While the Rule is effective as of August 17, 2020, it carves out exceptions that allow some ongoing activities made in reliance upon the regulatory framework pre-dating the Rule, including shipments of (1) items subject to the EAR that were en route aboard a carrier to a port on August 17, 2020, made pursuant to actual orders; (2) foreign-produced items that will be incorporated into, or will be used in the “production” or “development” of, any “part,” “component” or “equipment” produced, purchased or ordered by Huawei and that on August 17, 2020, were on a dock for loading, laden aboard an exporting or transferring carrier, or en route aboard a carrier to a port of export or to the consignee/end-user pursuant to an actual order; and (3) foreign-produced items involved in transactions in which Huawei is a party and whose “production” started prior to August 17, 2020, so long as they have been exported, re-exported or transferred (in-country) before midnight (local time) on September 14, 2020.

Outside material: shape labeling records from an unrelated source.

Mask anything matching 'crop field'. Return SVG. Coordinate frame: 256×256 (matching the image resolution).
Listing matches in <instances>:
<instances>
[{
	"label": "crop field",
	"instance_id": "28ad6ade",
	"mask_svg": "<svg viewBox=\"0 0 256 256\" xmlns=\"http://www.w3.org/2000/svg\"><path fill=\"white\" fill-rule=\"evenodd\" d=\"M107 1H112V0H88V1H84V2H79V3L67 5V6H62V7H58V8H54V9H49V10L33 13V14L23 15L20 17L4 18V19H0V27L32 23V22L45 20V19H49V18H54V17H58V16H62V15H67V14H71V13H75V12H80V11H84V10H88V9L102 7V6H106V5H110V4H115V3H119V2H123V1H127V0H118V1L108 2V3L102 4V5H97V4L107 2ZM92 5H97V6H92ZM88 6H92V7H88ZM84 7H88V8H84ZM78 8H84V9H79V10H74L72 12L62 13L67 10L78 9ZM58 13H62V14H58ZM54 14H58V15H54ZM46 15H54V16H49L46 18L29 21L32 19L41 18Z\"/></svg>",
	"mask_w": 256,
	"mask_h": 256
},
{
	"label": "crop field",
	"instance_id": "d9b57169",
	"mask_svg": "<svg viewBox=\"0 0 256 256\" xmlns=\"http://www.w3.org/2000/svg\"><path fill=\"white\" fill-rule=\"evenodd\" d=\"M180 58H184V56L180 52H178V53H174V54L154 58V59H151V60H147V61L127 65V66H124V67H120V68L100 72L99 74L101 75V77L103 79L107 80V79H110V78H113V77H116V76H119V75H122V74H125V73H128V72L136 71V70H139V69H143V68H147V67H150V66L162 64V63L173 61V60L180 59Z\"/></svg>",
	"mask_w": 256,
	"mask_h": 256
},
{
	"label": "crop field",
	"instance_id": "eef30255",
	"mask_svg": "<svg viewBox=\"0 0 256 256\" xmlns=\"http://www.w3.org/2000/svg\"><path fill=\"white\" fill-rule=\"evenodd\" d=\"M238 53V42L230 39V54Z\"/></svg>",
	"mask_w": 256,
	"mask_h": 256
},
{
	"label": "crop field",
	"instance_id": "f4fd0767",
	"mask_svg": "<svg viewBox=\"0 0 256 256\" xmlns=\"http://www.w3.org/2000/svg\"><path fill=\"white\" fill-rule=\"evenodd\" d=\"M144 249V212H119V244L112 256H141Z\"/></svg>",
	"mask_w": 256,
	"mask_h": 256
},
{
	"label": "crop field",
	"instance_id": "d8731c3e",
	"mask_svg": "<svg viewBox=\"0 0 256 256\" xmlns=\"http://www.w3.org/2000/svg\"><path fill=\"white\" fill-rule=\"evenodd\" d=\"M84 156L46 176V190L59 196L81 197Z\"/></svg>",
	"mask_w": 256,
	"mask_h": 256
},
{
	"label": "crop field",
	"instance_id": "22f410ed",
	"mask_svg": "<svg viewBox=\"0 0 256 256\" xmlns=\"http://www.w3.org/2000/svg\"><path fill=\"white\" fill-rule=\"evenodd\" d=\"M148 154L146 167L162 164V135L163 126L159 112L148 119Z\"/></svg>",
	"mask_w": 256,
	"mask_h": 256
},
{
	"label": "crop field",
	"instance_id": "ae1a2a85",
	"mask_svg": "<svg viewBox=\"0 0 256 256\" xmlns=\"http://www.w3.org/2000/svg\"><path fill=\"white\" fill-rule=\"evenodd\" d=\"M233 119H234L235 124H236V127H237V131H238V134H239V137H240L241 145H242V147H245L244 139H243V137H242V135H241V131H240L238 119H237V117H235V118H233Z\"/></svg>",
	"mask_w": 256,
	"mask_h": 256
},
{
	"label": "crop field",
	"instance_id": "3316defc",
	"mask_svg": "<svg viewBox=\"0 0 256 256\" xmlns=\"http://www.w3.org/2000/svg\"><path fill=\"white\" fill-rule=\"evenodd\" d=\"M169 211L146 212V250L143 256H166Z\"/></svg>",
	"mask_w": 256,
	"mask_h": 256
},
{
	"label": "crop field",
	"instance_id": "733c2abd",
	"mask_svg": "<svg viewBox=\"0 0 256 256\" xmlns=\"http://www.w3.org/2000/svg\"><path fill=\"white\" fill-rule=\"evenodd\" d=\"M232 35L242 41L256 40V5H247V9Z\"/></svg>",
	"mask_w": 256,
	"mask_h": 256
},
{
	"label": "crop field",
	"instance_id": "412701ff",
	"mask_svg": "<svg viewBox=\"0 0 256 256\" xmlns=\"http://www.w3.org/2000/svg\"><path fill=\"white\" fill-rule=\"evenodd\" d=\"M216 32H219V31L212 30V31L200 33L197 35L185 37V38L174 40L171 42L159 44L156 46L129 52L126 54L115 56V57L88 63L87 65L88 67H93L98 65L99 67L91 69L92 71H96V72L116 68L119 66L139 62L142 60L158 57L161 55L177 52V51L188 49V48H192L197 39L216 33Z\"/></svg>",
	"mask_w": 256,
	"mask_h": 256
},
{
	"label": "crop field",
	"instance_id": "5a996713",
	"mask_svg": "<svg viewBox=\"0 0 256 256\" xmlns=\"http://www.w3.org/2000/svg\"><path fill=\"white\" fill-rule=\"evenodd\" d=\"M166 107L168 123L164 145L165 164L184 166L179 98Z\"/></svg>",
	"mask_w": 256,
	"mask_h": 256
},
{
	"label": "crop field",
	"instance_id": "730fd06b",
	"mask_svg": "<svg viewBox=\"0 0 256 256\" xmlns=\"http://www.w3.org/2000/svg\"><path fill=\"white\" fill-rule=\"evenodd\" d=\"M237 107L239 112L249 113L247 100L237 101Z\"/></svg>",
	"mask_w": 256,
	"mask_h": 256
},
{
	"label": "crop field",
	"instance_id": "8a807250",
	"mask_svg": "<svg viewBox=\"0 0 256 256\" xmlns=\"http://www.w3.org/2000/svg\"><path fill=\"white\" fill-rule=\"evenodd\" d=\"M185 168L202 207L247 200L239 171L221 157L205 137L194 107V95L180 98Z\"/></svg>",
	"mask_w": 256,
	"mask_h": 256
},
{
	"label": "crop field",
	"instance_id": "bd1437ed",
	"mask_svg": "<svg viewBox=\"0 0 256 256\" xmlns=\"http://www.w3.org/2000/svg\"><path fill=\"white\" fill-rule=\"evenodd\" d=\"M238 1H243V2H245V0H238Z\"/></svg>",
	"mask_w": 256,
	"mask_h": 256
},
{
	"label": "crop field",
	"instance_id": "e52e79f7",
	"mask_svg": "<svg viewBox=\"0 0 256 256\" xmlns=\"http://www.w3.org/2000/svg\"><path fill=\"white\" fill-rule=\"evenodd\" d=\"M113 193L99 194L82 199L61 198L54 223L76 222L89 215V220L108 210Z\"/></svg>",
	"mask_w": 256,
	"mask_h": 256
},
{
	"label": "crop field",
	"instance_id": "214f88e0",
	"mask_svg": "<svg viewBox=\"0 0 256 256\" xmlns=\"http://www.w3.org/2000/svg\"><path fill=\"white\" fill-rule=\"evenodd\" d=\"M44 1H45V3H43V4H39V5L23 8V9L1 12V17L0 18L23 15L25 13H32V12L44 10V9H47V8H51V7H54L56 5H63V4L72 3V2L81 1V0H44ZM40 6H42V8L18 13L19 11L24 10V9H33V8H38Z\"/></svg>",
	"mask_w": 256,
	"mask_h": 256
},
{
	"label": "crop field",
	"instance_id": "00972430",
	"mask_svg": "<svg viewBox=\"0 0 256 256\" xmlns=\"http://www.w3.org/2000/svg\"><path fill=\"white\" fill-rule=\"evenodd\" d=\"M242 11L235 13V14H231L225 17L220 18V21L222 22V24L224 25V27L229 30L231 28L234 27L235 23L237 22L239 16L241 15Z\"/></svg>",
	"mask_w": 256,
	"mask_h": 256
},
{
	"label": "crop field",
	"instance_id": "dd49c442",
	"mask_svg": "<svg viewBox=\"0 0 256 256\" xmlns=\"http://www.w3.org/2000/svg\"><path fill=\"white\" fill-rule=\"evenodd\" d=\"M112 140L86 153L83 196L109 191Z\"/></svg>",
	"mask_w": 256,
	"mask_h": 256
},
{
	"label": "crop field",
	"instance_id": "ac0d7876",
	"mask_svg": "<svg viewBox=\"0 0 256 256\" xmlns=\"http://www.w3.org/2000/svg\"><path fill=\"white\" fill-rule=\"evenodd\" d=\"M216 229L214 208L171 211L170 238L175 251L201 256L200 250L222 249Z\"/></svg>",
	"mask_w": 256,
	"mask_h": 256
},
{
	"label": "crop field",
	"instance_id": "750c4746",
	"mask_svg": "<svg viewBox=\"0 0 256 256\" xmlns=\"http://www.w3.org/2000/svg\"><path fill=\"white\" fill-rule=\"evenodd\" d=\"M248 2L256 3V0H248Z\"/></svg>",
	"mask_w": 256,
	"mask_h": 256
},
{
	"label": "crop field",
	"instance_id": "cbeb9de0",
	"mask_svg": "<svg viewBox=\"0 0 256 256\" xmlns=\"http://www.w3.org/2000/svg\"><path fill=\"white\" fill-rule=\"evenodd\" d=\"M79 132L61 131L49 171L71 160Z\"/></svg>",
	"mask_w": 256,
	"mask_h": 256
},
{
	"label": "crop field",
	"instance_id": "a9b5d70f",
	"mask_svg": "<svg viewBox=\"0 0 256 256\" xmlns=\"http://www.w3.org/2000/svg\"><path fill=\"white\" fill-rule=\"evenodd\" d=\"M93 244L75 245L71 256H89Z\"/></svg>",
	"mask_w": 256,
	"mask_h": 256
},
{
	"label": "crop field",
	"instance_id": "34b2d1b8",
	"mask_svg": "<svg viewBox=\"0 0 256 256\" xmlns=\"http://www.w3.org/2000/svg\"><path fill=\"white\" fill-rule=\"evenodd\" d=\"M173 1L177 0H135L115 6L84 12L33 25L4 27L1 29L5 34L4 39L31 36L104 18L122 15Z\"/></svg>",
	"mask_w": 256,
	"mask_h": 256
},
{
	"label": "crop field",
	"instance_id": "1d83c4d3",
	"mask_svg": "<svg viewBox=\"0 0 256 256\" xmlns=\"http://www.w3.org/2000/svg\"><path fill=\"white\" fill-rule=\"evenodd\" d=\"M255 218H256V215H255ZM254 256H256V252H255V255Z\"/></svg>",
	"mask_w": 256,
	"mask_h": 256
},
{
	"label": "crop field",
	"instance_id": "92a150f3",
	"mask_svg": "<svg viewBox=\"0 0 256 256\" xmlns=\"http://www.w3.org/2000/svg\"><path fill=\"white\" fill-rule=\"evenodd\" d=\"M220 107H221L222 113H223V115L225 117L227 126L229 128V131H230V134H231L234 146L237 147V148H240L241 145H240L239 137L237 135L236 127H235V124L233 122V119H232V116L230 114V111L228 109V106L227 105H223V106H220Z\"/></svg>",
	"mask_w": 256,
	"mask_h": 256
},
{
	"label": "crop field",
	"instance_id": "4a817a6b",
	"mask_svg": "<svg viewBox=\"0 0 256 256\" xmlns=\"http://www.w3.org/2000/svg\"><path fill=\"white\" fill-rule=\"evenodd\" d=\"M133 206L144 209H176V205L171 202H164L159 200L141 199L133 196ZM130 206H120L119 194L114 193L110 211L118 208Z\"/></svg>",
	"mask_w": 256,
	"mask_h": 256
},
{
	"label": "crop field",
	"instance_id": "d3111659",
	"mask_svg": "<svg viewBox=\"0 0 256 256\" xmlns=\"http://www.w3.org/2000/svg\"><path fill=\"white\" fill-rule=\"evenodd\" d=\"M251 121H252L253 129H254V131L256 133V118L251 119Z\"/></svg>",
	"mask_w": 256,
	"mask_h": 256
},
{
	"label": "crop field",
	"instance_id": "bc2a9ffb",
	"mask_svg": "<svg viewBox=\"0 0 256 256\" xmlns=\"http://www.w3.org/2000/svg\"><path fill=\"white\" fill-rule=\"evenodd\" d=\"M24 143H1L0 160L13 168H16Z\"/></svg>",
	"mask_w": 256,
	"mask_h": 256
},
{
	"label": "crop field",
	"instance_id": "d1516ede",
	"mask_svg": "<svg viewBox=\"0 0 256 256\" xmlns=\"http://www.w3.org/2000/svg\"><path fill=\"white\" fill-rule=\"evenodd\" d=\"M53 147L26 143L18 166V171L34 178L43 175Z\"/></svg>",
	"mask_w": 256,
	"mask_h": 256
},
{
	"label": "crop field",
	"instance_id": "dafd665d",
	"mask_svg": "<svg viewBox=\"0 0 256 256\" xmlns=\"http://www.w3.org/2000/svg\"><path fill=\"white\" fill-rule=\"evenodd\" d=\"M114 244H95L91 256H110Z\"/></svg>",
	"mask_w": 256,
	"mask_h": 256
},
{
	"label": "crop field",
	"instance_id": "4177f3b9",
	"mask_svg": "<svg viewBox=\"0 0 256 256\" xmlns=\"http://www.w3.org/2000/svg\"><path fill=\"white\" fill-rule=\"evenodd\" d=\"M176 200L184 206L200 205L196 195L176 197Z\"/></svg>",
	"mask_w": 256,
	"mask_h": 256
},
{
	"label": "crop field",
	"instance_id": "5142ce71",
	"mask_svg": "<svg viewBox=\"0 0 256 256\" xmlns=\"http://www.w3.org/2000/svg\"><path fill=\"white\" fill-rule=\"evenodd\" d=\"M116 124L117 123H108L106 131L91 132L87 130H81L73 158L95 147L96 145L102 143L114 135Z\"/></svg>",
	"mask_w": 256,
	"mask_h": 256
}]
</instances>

The Chinese government objected strongly to the US action as it has done with previous restrictions targeting Huawei. Because the changes effected by the new Rule are consistent with prior US actions severely restricting Huawei’s access to US goods and technology, and were in part a response to comments BIS received since May 2020 about loopholes in the Foreign Direct Product Rule, it is possible that the Chinese response to the US action may be limited in the short term, as China views it as a long-running issue with the United States. However, businesses operating in both countries should closely monitor developments in this area.
NEXT STEPS FOR BUSINESS
As a result of BIS’ Rule, companies who relied on the TGL authorizations that have expired and not been replaced must cease those activities immediately unless they fall within the scope of the Savings Clause. In addition, both US and non-US companies should evaluate their supply chains and sales distribution channels for transactions involving Huawei and the extent to which BIS’ action could impact them. Furthermore, businesses that supply products directly or indirectly to Huawei should promptly review the items they supply that are not otherwise subject to the EAR to determine whether they are the direct product of certain US technology or software that would be captured by the Foreign Direct Product Rule.
1 Addition of Huawei Non-U.S. Affiliates to the Entity List, the Removal of Temporary General License, and Amendments to General Prohibition Three (Foreign-Produced Direct Product Rule), 85 FR 51596 (Aug. 20, 2020).
4 The Huawei entities are located in the following countries: China (including Hong Kong), Argentina, Brazil, Chile, Egypt, France, Germany, India, Israel, Mexico, Morocco, the Netherlands, Peru, Russia, Singapore, South Africa, Switzerland, Thailand, Turkey, the United Arab Emirates, and the United Kingdom.